As with most shows, the main character has to hold your interest and be captivating for it to be a good show. In Search Party Shawkat is terrific as Dory. For me, this is Alia Shawkat's best all-around performance to date. Also giving good performances are Portia (Meredith Hagner) Dory's whimsical effervescent actress friend and Elliott (John Early) Dory's gay self-proclaimed narcissistic and pathological liar friend both of whom are self-absorbed and insufferable but somehow manage to be compelling and enjoyable to watch. John Reynolds as Dory's often timid boyfriend Drew was also good particularly for me during the last half of the season.

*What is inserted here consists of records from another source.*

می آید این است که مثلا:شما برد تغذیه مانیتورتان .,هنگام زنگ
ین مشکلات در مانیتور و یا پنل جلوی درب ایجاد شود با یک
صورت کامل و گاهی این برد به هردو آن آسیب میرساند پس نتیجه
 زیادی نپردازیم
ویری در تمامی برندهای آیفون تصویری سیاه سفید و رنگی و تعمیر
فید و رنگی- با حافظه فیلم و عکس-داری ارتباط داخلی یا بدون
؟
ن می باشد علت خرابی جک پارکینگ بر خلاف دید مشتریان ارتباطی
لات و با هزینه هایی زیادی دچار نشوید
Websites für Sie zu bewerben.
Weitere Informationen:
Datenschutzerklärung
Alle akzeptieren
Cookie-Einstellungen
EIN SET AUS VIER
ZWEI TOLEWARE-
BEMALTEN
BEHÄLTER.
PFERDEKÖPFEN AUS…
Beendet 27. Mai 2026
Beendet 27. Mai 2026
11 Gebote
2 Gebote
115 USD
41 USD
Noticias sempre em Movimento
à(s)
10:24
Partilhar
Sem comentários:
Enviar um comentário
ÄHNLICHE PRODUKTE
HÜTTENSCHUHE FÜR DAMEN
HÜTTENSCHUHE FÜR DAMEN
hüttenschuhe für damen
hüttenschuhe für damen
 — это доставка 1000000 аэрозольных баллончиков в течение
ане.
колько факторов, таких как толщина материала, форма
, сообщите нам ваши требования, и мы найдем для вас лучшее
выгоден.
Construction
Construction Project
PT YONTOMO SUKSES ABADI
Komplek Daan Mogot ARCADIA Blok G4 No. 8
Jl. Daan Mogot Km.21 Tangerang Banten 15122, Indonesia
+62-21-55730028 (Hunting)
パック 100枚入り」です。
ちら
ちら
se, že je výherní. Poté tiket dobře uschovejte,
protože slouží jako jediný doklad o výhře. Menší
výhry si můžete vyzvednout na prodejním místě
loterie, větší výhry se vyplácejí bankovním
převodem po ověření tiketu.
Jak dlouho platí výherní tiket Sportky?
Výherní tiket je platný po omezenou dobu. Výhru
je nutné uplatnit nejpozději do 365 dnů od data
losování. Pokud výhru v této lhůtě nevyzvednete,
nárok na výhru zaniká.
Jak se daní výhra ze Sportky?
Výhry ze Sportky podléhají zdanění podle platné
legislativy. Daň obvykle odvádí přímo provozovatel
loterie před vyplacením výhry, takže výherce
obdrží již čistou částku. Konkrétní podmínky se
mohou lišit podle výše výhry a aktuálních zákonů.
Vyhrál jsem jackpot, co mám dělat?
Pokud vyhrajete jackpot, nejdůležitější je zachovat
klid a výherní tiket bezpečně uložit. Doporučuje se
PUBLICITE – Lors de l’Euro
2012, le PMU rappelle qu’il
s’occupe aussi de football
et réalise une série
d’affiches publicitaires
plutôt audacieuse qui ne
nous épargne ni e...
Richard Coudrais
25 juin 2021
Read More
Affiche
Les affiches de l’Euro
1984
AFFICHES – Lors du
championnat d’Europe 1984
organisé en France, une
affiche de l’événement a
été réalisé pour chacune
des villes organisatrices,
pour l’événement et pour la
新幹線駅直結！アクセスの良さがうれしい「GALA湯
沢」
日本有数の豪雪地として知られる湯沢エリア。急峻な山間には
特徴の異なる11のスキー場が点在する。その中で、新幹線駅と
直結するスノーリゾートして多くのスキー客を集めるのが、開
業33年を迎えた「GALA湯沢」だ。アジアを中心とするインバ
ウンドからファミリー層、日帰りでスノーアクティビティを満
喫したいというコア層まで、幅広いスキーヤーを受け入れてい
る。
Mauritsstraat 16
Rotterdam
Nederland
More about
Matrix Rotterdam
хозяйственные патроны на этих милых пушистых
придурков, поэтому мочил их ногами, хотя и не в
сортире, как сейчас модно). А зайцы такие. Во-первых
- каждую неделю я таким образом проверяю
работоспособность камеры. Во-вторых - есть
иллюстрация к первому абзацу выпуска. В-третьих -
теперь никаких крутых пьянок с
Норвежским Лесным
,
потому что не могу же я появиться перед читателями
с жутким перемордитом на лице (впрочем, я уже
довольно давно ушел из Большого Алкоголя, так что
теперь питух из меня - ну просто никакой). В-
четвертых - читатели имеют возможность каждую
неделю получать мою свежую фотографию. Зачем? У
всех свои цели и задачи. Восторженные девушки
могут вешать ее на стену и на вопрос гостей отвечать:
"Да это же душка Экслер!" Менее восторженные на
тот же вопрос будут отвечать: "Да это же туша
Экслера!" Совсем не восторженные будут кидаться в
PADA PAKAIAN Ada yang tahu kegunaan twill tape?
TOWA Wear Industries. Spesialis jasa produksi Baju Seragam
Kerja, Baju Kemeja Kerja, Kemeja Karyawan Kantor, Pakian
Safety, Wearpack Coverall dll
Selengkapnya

Search Party was interestingly released. The ten episode first season was aired over five consecutive days with TBS airing two episodes a night. If you like dark comedy with an element of mystery highly recommend Search Party. The entire first season can currently be streamed on TBS.Com
The OA is a science fiction mystery about a blind woman, Prairie Johnson (Brit Marling) who disappears. After seven years she returns being able to see and insisting her name is OA. She keeps what happened a secret to most of the town and the F.B.I. as well. She eventually teams up with four high schoolers and a teacher, the five, whom of which she reveals some information to as they work together to find other missing people.

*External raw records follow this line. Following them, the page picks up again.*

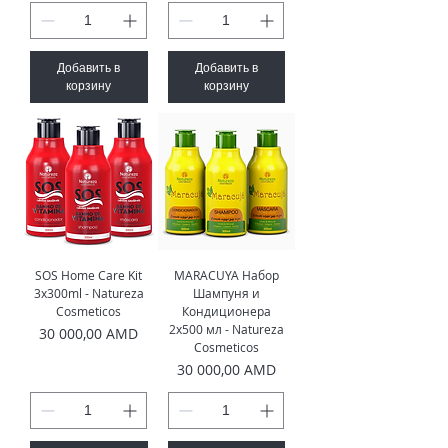
Добавить в
Добавить в
корзину
корзину
SOS Home Care Kit
MARACUYA Набор
3x300ml - Natureza
Шампуня и
Cosmeticos
Кондиционера
2x500 мл - Natureza
Цена
30 000,00 AMD
Cosmeticos
Цена
30 000,00 AMD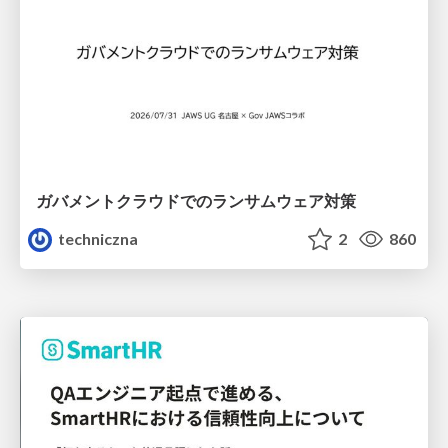
ガバメントクラウドでのランサムウェア対策
techniczna
2
860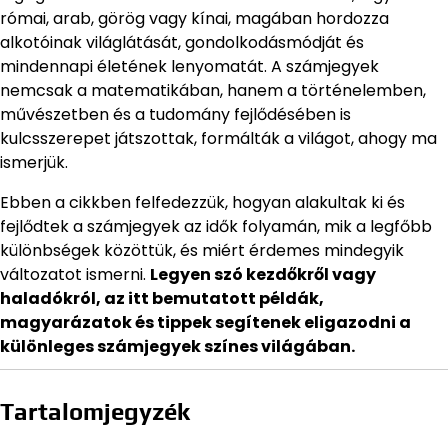
római, arab, görög vagy kínai, magában hordozza
alkotóinak világlátását, gondolkodásmódját és
mindennapi életének lenyomatát. A számjegyek
nemcsak a matematikában, hanem a történelemben,
művészetben és a tudomány fejlődésében is
kulcsszerepet játszottak, formálták a világot, ahogy ma
ismerjük.
Ebben a cikkben felfedezzük, hogyan alakultak ki és
fejlődtek a számjegyek az idők folyamán, mik a legfőbb
különbségek közöttük, és miért érdemes mindegyik
változatot ismerni.
Legyen szó kezdőkről vagy
haladókról, az itt bemutatott példák,
magyarázatok és tippek segítenek eligazodni a
különleges számjegyek színes világában.
Tartalomjegyzék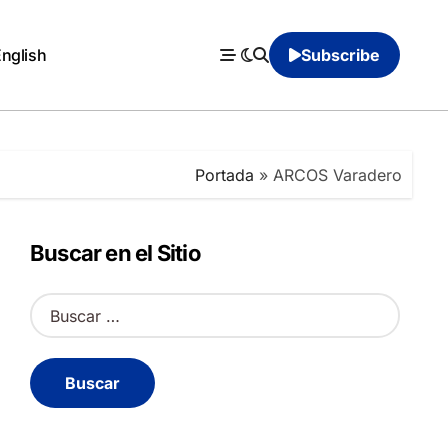
English
Subscribe
Portada
»
ARCOS Varadero
Buscar en el Sitio
B
u
s
c
a
r
: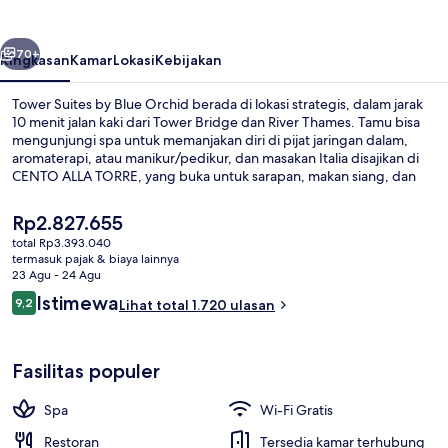
Blue
Orchid
belumnya
Berikutnya
70+
Ringkasan
Kamar
Lokasi
Kebijakan
Tower Suites by Blue Orchid berada di lokasi strategis, dalam jarak
10 menit jalan kaki dari Tower Bridge dan River Thames. Tamu bisa
mengunjungi spa untuk memanjakan diri di pijat jaringan dalam,
aromaterapi, atau manikur/pedikur, dan masakan Italia disajikan di
CENTO ALLA TORRE, yang buka untuk sarapan, makan siang, dan
makan malam. Daya tarik lain di hotel mewah ini meliputi
bar/lounge, pusat kebugaran 24 jam, dan toko roti/camilan. Para
Harga
Rp2.827.655
wisatawan menyukainya karena sangat dekat dari transportasi
saat
total Rp3.393.040
umum: Stasiun Bawah Tanah Tower Hill hanya 2 menit dan Stasiun
ini
termasuk pajak & biaya lainnya
DLR Tower Gateway hanya 3 menit.
Melayani sarapan, makan siang, dan
Rp2.827.655
23 Agu - 24 Agu
Ulasan
Istimewa
9,2
Lihat total 1.720 ulasan
9,2 dari 10
Fasilitas populer
Spa
Wi-Fi Gratis
Restoran
Tersedia kamar terhubung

The OA is an amalgam of genres having elements of science fiction, drama, and mystery. The show was met with mixed reviews partially I think from the high expectations set by transcendent series Stranger Things also released on Netflix as well as the absurdity of some of the scenes. The OA premiered months after Stranger Things which debuted to wide critical acclaim and high praise. It is a love it or hate it series I was particularly fond of it for its style, story and many of the acting performance but I can see how some dislike it.

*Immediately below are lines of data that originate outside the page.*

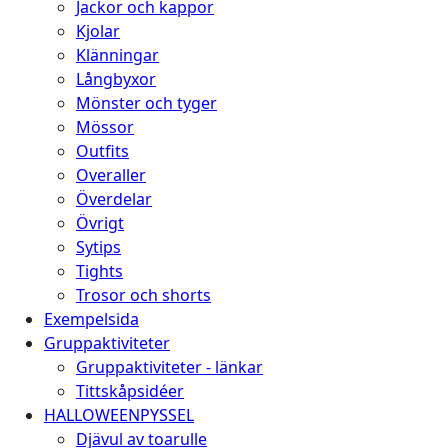
Jackor och kappor
Kjolar
Klänningar
Långbyxor
Mönster och tyger
Mössor
Outfits
Overaller
Överdelar
Övrigt
Sytips
Tights
Trosor och shorts
Exempelsida
Gruppaktiviteter
Gruppaktiviteter - länkar
Tittskåpsidéer
HALLOWEENPYSSEL
Djävul av toarulle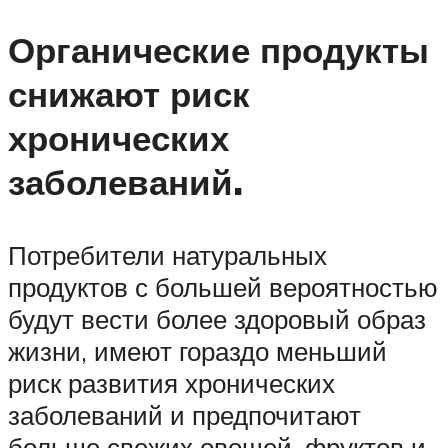
Органические продукты
снижают риск
хронических
заболеваний.
Потребители натуральных
продуктов с большей вероятностью
будут вести более здоровый образ
жизни, имеют гораздо меньший
риск развития хронических
заболеваний и предпочитают
больше свежих овощей, фруктов и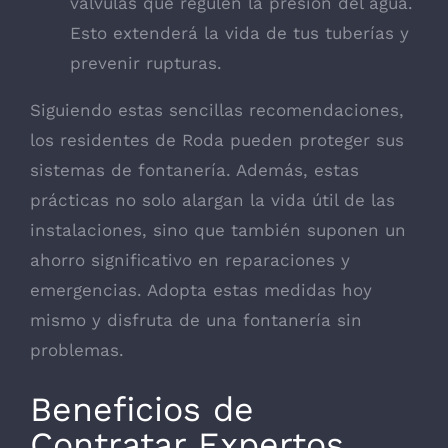
válvulas que regulen la presión del agua.
Esto extenderá la vida de tus tuberías y
prevenir rupturas.
Siguiendo estas sencillas recomendaciones,
los residentes de Roda pueden proteger sus
sistemas de fontanería. Además, estas
prácticas no solo alargan la vida útil de las
instalaciones, sino que también suponen un
ahorro significativo en reparaciones y
emergencias. Adopta estas medidas hoy
mismo y disfruta de una fontanería sin
problemas.
Beneficios de
Contratar Expertos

The characters around the OA are incredible and maybe even overshadow Marling's performance though it is understandable because she has a heavy burden as the show's creator and writer of the majority of the episodes along with Zal Batmanglij. Two actors especially stood out for me, Betty the school teacher played by Phyllis Smith and Steve played by Patrick Gibson one of the students, who both help OA as part of the five find the missing people. If you can get into the show and look past the "Movements" of the season finale it is an addictive watch and I'm interested in seeing how they continue the story season two.
Based on the 1973 movie of the same name by novelist Michael Crichton Westworld was a breakout hit for HBO in 2016. In the technologically advanced Wild West-themed amusement park androids known a host cater to high paying customers known as guests allowing them to experience how life was over 100 years ago.
Like another show Humans, Westworld asks the question what make something human. Westworld is well crafted as a sci-fi western that questions society looking into our fear in AI artificial intelligence. The aesthetics are on point. There are mysteries underlying plots and things that may not be what they seem, abound in this show. that make for interest and tense storytelling
Dolores (Evan Rachel Wood) and Maeve (Thandie Newton) play hosts who are starting to become sentient. AI programmer Bernard is played by Jeffery Wright, Ed Harris portrays the Man in Black a twisted, rich, frequent patron of the park, and Anthony Hopkins is Robert Ford the founder of the park. All are phenomenal in roles and if I said anything more I would be in spoiler territory. So if you're afraid of the robot apocalypse or want to see a well-executed sci-fi I recommend Westworld on HBO.